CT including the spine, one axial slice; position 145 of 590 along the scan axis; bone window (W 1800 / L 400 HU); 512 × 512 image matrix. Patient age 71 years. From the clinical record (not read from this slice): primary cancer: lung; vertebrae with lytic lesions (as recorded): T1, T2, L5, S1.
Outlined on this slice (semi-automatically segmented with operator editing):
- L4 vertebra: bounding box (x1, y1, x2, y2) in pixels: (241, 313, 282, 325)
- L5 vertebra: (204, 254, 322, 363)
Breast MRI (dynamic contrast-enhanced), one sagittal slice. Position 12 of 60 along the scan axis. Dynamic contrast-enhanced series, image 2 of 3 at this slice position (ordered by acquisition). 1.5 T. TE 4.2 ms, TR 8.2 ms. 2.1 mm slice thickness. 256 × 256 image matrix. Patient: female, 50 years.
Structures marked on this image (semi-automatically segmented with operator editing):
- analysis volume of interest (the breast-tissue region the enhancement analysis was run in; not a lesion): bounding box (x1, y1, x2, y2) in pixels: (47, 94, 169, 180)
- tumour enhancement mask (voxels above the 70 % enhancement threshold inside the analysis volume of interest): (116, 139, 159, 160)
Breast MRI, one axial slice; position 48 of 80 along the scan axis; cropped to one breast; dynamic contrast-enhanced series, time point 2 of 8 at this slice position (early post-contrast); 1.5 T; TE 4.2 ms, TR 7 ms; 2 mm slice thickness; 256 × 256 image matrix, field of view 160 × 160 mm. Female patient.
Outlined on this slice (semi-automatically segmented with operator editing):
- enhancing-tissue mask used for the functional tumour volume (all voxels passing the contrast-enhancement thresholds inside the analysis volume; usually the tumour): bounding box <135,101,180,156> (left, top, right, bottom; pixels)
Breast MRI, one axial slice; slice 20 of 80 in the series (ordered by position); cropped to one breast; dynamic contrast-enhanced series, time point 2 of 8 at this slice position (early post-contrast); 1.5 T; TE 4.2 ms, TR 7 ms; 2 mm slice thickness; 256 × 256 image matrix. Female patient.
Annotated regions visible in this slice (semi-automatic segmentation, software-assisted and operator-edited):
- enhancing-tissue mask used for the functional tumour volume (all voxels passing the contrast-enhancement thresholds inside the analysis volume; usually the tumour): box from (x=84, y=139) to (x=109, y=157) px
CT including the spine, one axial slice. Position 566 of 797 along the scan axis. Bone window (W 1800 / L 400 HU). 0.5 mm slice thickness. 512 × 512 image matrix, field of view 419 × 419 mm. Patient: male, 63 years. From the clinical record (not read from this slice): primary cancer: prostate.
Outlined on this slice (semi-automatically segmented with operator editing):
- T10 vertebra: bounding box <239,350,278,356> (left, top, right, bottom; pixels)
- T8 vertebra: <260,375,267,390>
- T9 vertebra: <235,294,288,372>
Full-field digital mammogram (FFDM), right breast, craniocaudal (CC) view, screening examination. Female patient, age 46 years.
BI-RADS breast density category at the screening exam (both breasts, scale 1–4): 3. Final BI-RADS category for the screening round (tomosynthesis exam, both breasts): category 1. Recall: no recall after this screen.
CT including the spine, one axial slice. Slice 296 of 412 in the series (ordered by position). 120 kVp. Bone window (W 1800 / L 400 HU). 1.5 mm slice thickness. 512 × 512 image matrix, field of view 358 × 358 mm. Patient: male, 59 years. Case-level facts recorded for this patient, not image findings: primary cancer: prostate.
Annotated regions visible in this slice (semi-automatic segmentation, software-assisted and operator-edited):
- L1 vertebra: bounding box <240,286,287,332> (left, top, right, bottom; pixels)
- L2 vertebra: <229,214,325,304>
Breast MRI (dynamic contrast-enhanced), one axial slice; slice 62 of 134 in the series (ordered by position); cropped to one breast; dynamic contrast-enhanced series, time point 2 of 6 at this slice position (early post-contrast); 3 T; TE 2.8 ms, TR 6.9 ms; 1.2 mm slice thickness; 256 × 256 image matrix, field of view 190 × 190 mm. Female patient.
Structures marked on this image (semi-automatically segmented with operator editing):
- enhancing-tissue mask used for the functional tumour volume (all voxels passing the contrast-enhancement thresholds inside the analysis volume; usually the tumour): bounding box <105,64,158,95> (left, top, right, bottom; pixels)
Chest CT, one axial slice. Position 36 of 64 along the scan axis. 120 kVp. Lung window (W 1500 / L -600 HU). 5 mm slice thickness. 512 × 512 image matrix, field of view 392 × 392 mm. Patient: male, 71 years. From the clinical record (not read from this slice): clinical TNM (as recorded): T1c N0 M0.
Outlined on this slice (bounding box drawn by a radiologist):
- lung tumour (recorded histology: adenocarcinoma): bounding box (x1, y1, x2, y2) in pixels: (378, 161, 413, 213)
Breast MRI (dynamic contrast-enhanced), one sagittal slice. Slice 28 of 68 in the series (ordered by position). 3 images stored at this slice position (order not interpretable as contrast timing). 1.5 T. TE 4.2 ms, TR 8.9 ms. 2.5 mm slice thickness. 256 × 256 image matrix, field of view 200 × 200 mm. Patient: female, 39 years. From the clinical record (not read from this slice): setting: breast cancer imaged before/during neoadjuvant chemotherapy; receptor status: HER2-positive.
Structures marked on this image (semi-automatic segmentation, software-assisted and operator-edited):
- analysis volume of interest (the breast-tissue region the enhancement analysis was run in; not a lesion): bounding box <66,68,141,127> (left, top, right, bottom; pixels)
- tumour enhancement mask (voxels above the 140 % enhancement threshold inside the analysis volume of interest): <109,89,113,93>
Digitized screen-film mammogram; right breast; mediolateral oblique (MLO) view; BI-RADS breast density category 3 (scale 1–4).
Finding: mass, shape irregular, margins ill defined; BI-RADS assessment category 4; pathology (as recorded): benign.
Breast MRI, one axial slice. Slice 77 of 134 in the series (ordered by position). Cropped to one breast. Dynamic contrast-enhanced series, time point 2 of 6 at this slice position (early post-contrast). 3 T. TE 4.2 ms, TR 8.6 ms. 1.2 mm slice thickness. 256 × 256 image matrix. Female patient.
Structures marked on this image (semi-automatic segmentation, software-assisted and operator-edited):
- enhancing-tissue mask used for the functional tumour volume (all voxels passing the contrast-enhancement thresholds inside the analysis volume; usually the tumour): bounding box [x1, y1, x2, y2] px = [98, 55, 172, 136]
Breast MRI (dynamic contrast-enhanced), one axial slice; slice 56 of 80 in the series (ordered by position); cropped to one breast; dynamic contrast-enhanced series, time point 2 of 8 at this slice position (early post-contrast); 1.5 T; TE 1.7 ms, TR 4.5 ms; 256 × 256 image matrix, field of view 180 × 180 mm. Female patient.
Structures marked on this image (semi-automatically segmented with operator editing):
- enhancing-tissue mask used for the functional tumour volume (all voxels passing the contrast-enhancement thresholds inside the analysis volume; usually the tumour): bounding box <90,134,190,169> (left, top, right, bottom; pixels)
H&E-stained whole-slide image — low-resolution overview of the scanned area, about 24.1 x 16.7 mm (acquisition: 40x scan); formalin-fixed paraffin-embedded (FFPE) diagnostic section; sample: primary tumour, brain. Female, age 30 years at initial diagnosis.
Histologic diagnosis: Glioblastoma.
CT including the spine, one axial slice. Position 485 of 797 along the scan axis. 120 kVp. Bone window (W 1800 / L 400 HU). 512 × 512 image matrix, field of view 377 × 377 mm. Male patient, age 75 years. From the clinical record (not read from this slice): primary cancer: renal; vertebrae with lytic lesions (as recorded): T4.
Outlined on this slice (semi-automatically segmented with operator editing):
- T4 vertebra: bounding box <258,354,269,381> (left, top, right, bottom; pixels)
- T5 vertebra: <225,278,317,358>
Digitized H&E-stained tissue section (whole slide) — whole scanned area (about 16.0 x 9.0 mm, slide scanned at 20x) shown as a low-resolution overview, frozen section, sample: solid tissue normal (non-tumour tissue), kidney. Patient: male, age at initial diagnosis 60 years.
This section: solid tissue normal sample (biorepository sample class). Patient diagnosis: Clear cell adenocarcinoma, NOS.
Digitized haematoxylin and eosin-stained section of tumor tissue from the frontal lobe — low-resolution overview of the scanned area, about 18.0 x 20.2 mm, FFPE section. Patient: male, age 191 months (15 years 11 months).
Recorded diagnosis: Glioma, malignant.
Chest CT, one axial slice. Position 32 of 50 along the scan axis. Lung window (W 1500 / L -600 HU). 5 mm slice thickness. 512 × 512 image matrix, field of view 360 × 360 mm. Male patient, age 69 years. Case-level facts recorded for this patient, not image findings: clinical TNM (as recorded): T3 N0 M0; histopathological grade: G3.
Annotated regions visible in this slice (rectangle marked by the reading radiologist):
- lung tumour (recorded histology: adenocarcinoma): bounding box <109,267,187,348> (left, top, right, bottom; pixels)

[Exercise objective] Your answer must consist only of the lines from the one with "Recorded diagnosis: Glioma, malignant." through the final line of the entries, each retyped exactly.

[Solution for this exercise]
Recorded diagnosis: Glioma, malignant.
Chest CT, one axial slice. Position 32 of 50 along the scan axis. Lung window (W 1500 / L -600 HU). 5 mm slice thickness. 512 × 512 image matrix, field of view 360 × 360 mm. Male patient, age 69 years. Case-level facts recorded for this patient, not image findings: clinical TNM (as recorded): T3 N0 M0; histopathological grade: G3.
Annotated regions visible in this slice (rectangle marked by the reading radiologist):
- lung tumour (recorded histology: adenocarcinoma): bounding box <109,267,187,348> (left, top, right, bottom; pixels)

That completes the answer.